It’s really hard to listen to your heart, even more so when your head is babbling on about security, employment, economy, and any number of other factors that you should be considering. The noise gets so loud that you have to purge some of it. I’m lucky that I have a few great people who listen and give advice, all with a smile and a shake of the head over my predicaments.
So I’ve been talking it out… at length, I know. I let it out here… I let it out with my friends at work. I have been emailing my friend, the one who is eerily like me on a number of topics.
I looked at the IPT certificate that I could do in a year… it’s 4 classes. I even looked at the MS-IPT. I read the graduates comments and testimonials. In a different time and place, I would have gone for it. Things may happen that make it my best choice in the future, but right now it doesn’t feel right.
I looked at the EdTECH certificate programs, but if I’m not certified to teach, I won’t be able to use them.
Ms. Kellie talked to me yesterday. She questioned the program head for the IT tech program I was considering and he told her there aren’t jobs in this area for graduates fresh out of that program. Now this is disturbing because isn’t that what technical training is all about??
Anyway (small digression), she told me, in firm terms, that I need to get my MA in education. She got all “Mama Kel” on me and told me that it was best for my family and best for me.
Here’s what I’ve been thinking over the last few days (and trust me, not much else has been able to penetrate this worry fog I’ve got going on)…
Yes, I could do the speed certification program and end up teaching secondary English. It’d be a course of study involving Summer 2009, Fall 2009, and Spring 2010.
I would hate it.
I don’t want to teach English.
I want to work with young children. I know there are plenty of people out there who either don’t understand the distinction or think “Holy Crap, no way would I want to work with young children.”
This isn’t about “playing” at being a teacher or some kind of misguided rosy picture about what working with them would be like. I can look at my son’s JFK director, Ms. Anna, and see the fatigue each day. She deals with young children all day, every day of the week. It is exhausting and HARD work.
Hell. I live with two of them. Both Todd and I have experienced the “stay at home” parent thing and it’s rough work.
Here’s the why of it all…
It IS hard work but it’s also incredibly amazing. I am fascinated by language acquisition and speech development. Reading and problem-solving… Learning through play and mimicry. I have a hard time understanding how people DON’T find it absorbing and fascinating.
That’s the point. I do.
I’ve tried fighting it out logically. Hell… I chose Library and Information Science logically. I researched… I interviewed. I investigated the career paths and I looked at the personality needed for it. I was methodical and careful.

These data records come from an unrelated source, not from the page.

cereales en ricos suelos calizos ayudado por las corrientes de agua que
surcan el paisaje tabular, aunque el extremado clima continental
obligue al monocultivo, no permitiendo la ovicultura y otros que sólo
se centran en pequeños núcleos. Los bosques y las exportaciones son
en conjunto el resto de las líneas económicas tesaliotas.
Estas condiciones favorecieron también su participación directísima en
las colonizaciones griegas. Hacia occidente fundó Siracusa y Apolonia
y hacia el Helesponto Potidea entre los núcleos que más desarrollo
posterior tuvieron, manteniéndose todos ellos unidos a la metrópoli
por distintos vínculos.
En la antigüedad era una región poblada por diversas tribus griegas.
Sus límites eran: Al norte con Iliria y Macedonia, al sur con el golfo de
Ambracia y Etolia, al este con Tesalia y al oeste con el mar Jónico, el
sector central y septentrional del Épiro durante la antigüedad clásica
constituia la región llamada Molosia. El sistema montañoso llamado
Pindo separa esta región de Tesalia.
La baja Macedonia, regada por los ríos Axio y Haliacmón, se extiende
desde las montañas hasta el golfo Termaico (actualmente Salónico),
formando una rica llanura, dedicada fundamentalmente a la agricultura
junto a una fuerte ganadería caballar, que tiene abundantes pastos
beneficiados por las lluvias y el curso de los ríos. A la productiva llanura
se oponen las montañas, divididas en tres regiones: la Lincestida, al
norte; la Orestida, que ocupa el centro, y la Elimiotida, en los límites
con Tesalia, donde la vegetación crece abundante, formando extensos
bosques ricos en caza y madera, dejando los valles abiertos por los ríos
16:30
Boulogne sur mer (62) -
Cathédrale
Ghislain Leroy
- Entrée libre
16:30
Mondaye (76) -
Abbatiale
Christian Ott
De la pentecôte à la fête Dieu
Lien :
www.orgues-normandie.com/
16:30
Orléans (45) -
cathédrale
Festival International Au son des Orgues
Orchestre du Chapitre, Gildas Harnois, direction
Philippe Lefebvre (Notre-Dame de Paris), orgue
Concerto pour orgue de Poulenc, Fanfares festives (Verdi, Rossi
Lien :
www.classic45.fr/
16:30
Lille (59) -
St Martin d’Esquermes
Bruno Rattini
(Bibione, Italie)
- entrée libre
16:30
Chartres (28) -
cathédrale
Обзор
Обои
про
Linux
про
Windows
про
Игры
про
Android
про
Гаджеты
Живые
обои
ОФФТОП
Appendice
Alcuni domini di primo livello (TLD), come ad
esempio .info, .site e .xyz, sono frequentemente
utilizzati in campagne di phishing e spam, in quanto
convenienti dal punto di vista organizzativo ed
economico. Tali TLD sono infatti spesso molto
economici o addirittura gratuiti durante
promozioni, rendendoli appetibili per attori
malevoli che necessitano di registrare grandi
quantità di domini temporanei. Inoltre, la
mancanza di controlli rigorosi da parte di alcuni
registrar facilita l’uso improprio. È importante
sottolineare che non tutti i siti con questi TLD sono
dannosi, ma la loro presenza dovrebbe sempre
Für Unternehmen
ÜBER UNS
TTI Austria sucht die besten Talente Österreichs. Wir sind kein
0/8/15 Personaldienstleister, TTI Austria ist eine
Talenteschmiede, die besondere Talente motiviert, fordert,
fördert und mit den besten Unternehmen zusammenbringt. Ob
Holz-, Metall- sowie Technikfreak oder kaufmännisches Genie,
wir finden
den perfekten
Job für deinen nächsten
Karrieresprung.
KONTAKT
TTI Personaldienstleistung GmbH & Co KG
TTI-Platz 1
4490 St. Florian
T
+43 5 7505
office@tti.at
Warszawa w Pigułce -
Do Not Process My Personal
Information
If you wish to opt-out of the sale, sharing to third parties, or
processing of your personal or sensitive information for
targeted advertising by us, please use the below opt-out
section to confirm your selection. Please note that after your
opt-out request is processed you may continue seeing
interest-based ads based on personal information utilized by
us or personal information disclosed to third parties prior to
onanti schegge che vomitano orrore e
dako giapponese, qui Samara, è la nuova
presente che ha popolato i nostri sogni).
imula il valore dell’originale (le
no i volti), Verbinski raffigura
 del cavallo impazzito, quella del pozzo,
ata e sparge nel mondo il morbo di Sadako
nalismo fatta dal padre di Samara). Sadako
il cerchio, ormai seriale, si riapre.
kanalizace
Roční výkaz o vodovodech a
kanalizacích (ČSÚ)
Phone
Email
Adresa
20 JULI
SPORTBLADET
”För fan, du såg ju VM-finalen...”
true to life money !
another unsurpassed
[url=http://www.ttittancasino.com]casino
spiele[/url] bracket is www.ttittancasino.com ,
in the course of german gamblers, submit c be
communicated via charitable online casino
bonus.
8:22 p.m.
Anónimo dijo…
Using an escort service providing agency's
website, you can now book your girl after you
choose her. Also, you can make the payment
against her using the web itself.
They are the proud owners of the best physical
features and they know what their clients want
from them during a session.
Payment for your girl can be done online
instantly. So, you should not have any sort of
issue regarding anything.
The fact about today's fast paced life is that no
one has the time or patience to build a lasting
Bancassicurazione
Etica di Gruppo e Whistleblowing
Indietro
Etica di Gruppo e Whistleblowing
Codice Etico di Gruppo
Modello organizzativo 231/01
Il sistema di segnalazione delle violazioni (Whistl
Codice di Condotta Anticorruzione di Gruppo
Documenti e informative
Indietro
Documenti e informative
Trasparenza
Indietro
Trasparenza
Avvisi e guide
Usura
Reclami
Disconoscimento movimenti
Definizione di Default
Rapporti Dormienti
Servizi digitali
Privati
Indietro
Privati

I won’t say I hated it but I will say this, I couldn’t find my passion. I wanted it to be the right path. I really did. After going through all that work, not to mention the money, I had it in my mind that it HAD to work.
Then Todd couldn’t find a job and our downward spiral began.
Money was the first reason I had to pull out, but it was just a part of the whole picture. If I had been truly engaged and in the right field of study, I would have done what I needed to stay in the program.
It opened the door to doubt and once I began digging around in my brain, the truth gradually emerged.
The program I’m in, starting back this spring, has six other people in it besides me. Early Childhood isn’t glamorous… it’s sticky, messy, hard work for little money. It’s also knowing that if you work hard, you might be the one who gets a child excited about reading stories… you might be the one who gets a child excited to be in school where a lot of doors can be unlocked.
My heart talked louder and louder yesterday, until I realized that I had to listen closely. So the fee waiver might evaporate and I may be stuck doing something that eats me up a bit. I’m going to put together a calendar with my goals on it. I’m hanging it right next to my desk and I’m going to cross each day off as I come to it. I’ll figure out some “carrots” for myself – things to keep me going when I am tired and grumpy and ready to jump ship here at the office.
I’ll seek out those cliche phrases that motivational posters have and plaster the bulletin board with them. I’ll tell myself, every day, that I have good reasons for doing this. Two of them are my boys.
Todd told me this morning that I’m making the right choice, not just for me but because of what is happening in the economy. My target graduation date is May 2012. As I told my friend, Helen, this morning… I’m going for it, come hell or high water.